• **Provided data**
►
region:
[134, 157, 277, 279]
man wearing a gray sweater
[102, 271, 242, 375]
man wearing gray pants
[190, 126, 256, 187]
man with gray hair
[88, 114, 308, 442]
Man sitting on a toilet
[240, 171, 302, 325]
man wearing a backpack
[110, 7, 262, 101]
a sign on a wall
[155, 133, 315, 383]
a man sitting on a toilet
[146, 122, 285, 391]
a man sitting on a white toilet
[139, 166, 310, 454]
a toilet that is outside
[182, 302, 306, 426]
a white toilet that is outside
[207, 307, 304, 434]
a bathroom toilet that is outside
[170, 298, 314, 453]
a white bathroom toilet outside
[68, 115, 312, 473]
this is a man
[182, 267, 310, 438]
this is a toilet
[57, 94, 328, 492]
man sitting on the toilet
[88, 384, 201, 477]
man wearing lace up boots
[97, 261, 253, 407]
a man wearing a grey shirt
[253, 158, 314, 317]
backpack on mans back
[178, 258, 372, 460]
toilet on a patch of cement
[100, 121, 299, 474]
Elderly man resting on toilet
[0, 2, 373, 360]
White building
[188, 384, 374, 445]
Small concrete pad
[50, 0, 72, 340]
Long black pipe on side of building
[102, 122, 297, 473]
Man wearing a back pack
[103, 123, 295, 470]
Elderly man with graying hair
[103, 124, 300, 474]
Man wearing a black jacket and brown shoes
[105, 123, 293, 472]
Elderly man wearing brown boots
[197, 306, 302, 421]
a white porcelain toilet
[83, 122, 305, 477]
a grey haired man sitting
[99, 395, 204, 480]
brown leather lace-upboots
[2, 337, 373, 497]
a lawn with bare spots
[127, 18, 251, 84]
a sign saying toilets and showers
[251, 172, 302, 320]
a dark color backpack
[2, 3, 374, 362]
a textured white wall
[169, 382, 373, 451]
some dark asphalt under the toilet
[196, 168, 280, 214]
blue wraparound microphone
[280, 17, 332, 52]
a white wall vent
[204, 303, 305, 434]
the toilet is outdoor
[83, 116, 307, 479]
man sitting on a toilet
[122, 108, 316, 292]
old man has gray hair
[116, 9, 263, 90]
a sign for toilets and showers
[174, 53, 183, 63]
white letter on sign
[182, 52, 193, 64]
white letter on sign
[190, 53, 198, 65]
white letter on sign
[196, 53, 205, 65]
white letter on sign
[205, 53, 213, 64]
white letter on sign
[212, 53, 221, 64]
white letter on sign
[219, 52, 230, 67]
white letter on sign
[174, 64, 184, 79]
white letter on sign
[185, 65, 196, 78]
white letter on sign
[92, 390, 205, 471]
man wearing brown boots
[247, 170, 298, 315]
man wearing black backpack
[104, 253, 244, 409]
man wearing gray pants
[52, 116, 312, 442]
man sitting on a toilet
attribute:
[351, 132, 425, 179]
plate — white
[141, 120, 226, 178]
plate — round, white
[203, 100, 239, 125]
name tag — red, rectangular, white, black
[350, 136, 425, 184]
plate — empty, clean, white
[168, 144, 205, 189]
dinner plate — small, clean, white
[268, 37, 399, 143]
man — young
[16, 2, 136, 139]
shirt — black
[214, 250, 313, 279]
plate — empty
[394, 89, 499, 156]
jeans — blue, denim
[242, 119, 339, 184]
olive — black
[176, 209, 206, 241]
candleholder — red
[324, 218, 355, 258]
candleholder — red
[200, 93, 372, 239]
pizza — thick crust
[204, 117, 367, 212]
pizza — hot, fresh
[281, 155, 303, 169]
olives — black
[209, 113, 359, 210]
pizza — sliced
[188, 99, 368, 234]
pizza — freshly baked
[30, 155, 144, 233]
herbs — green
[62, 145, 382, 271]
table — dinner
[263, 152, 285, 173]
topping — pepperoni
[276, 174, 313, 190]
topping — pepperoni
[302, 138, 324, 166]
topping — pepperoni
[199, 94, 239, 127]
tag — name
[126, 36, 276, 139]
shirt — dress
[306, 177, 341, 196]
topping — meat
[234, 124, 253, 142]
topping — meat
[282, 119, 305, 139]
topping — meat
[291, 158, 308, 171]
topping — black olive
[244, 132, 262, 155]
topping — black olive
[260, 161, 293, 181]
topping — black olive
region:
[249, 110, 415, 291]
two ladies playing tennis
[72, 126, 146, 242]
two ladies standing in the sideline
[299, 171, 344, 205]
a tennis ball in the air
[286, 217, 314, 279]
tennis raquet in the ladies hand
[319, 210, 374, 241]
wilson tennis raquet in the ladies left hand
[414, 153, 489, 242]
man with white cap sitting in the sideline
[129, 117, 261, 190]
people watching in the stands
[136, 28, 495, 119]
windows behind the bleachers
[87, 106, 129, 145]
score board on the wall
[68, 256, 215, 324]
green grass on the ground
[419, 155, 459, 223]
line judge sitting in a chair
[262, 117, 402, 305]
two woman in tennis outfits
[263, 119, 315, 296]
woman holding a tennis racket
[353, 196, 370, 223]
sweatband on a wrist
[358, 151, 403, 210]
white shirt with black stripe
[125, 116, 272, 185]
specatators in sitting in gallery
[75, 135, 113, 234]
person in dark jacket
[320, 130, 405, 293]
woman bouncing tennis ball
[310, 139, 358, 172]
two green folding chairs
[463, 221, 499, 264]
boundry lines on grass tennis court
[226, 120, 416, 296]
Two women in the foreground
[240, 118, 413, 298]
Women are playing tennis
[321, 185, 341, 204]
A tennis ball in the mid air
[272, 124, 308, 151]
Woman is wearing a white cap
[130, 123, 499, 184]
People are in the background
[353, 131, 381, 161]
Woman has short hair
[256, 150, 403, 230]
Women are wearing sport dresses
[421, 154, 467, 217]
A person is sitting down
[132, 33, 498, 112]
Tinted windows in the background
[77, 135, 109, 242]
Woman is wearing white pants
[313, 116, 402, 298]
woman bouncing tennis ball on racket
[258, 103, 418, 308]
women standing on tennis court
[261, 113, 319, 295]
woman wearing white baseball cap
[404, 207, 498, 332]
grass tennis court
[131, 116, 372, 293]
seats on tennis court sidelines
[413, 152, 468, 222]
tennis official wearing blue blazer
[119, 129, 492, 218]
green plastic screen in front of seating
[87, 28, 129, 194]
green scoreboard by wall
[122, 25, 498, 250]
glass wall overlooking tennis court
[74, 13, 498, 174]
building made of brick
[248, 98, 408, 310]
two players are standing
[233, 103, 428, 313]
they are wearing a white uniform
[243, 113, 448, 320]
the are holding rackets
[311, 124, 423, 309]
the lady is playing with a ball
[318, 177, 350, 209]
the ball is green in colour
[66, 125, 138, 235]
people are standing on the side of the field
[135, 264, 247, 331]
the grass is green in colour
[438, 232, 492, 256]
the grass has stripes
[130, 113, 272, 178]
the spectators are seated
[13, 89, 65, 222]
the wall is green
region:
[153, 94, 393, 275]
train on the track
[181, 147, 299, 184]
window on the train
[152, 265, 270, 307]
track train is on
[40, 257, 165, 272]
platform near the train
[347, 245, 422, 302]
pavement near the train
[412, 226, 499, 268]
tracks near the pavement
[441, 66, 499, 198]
◄
• **What to do**
Turn the records between the lines holding "[132, 33, 498, 112]" and "seats on tennis court sidelines", inclusive, into a numbered list with blank lines left out.

• **Solved problem**
1. [132, 33, 498, 112]
2. Tinted windows in the background
3. [77, 135, 109, 242]
4. Woman is wearing white pants
5. [313, 116, 402, 298]
6. woman bouncing tennis ball on racket
7. [258, 103, 418, 308]
8. women standing on tennis court
9. [261, 113, 319, 295]
10. woman wearing white baseball cap
11. [404, 207, 498, 332]
12. grass tennis court
13. [131, 116, 372, 293]
14. seats on tennis court sidelines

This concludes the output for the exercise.